§ **Task statement**
With the pictures left aside, write out the entries that follow exactly.

(Stored data entries)
....................

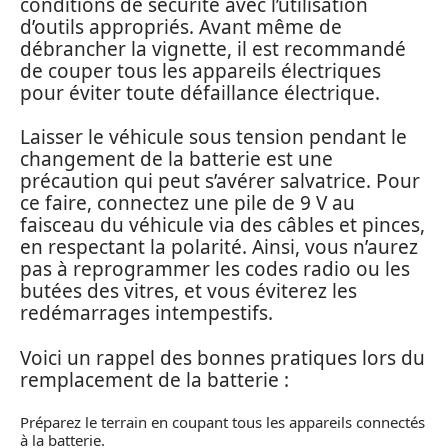
conditions de sécurité avec l’utilisation
d’outils appropriés. Avant même de
débrancher la vignette, il est recommandé
de couper tous les appareils électriques
pour éviter toute défaillance électrique.
Laisser le véhicule sous tension pendant le
changement de la batterie est une
précaution qui peut s’avérer salvatrice. Pour
ce faire, connectez une pile de 9 V au
faisceau du véhicule via des câbles et pinces,
en respectant la polarité. Ainsi, vous n’aurez
pas à reprogrammer les codes radio ou les
butées des vitres, et vous éviterez les
redémarrages intempestifs.
Voici un rappel des bonnes pratiques lors du
remplacement de la batterie :
Préparez le terrain en coupant tous les appareils connectés
à la batterie.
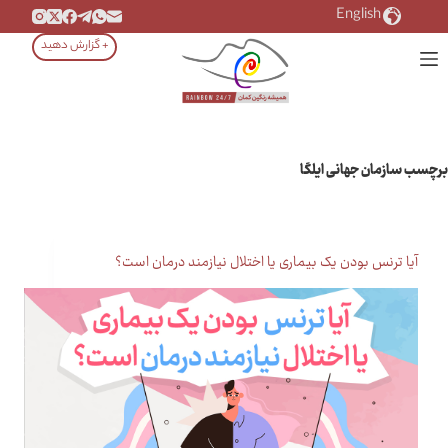
رش
English
ه
+ گزارش دهید
حتوا
برچسب
سازمان جهانی ایلگا
آیا ترنس بودن یک بیماری یا اختلال نیازمند درمان است؟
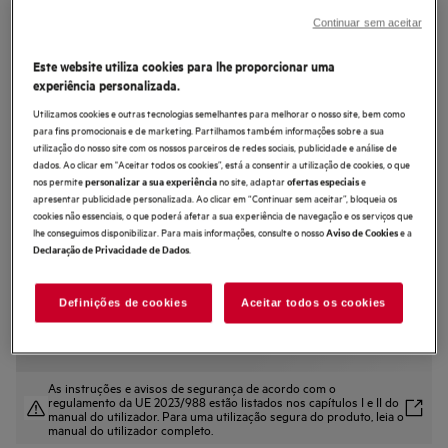
NDC7792SM
Continuar sem aceitar
Exaustor de teto de 90 cm e 58
Este website utiliza cookies para lhe proporcionar uma
dB(A)
experiência personalizada.
4.8 (4)
Utilizamos cookies e outras tecnologias semelhantes para melhorar o nosso site, bem como
para fins promocionais e de marketing. Partilhamos também informações sobre a sua
Ficha de informação do produto
utilização do nosso site com os nossos parceiros de redes sociais, publicidade e análise de
Benefícios
dados. Ao clicar em "Aceitar todos os cookies”, está a consentir a utilização de cookies, o que
Tecnologia inovadora que mantém o ruído do exaustor no mínimo.
nos permite
no site, adaptar
e
personalizar a sua experiência
ofertas especiais
SilenceTech remove odores de cozinha com o mínimo de ruído
apresentar publicidade personalizada. Ao clicar em “Continuar sem aceitar”, bloqueia os
Iluminação perfeita – iluminação ajustável para máxima visibilidade da
cookies não essenciais, o que poderá afetar a sua experiência de navegação e os serviços que
placa.
lhe conseguimos disponibilizar. Para mais informações, consulte o nosso
e a
Aviso de Cookies
.
Declaração de Privacidade de Dados
Definições de cookies
Aceitar todos os cookies
As instruções e avisos de segurança de acordo com o
regulamento da UE 2023/988 estão listados nos capítulos I e II do
manual do utilizador. Para uma utilização segura do produto, leia o
manual do utilizador completo.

....................

§ **Result for this exercise**
conditions de sécurité avec l’utilisation
d’outils appropriés. Avant même de
débrancher la vignette, il est recommandé
de couper tous les appareils électriques
pour éviter toute défaillance électrique.
Laisser le véhicule sous tension pendant le
changement de la batterie est une
précaution qui peut s’avérer salvatrice. Pour
ce faire, connectez une pile de 9 V au
faisceau du véhicule via des câbles et pinces,
en respectant la polarité. Ainsi, vous n’aurez
pas à reprogrammer les codes radio ou les
butées des vitres, et vous éviterez les
redémarrages intempestifs.
Voici un rappel des bonnes pratiques lors du
remplacement de la batterie :
Préparez le terrain en coupant tous les appareils connectés
à la batterie.
رش
English
ه
+ گزارش دهید
حتوا
برچسب
سازمان جهانی ایلگا
آیا ترنس بودن یک بیماری یا اختلال نیازمند درمان است؟
NDC7792SM
Continuar sem aceitar
Exaustor de teto de 90 cm e 58
Este website utiliza cookies para lhe proporcionar uma
dB(A)
experiência personalizada.
4.8 (4)
Utilizamos cookies e outras tecnologias semelhantes para melhorar o nosso site, bem como
para fins promocionais e de marketing. Partilhamos também informações sobre a sua
Ficha de informação do produto
utilização do nosso site com os nossos parceiros de redes sociais, publicidade e análise de
Benefícios
dados. Ao clicar em "Aceitar todos os cookies”, está a consentir a utilização de cookies, o que
Tecnologia inovadora que mantém o ruído do exaustor no mínimo.
nos permite
no site, adaptar
e
personalizar a sua experiência
ofertas especiais
SilenceTech remove odores de cozinha com o mínimo de ruído
apresentar publicidade personalizada. Ao clicar em “Continuar sem aceitar”, bloqueia os
Iluminação perfeita – iluminação ajustável para máxima visibilidade da
cookies não essenciais, o que poderá afetar a sua experiência de navegação e os serviços que
placa.
lhe conseguimos disponibilizar. Para mais informações, consulte o nosso
e a
Aviso de Cookies
.
Declaração de Privacidade de Dados
Definições de cookies
Aceitar todos os cookies
As instruções e avisos de segurança de acordo com o
regulamento da UE 2023/988 estão listados nos capítulos I e II do
manual do utilizador. Para uma utilização segura do produto, leia o
manual do utilizador completo.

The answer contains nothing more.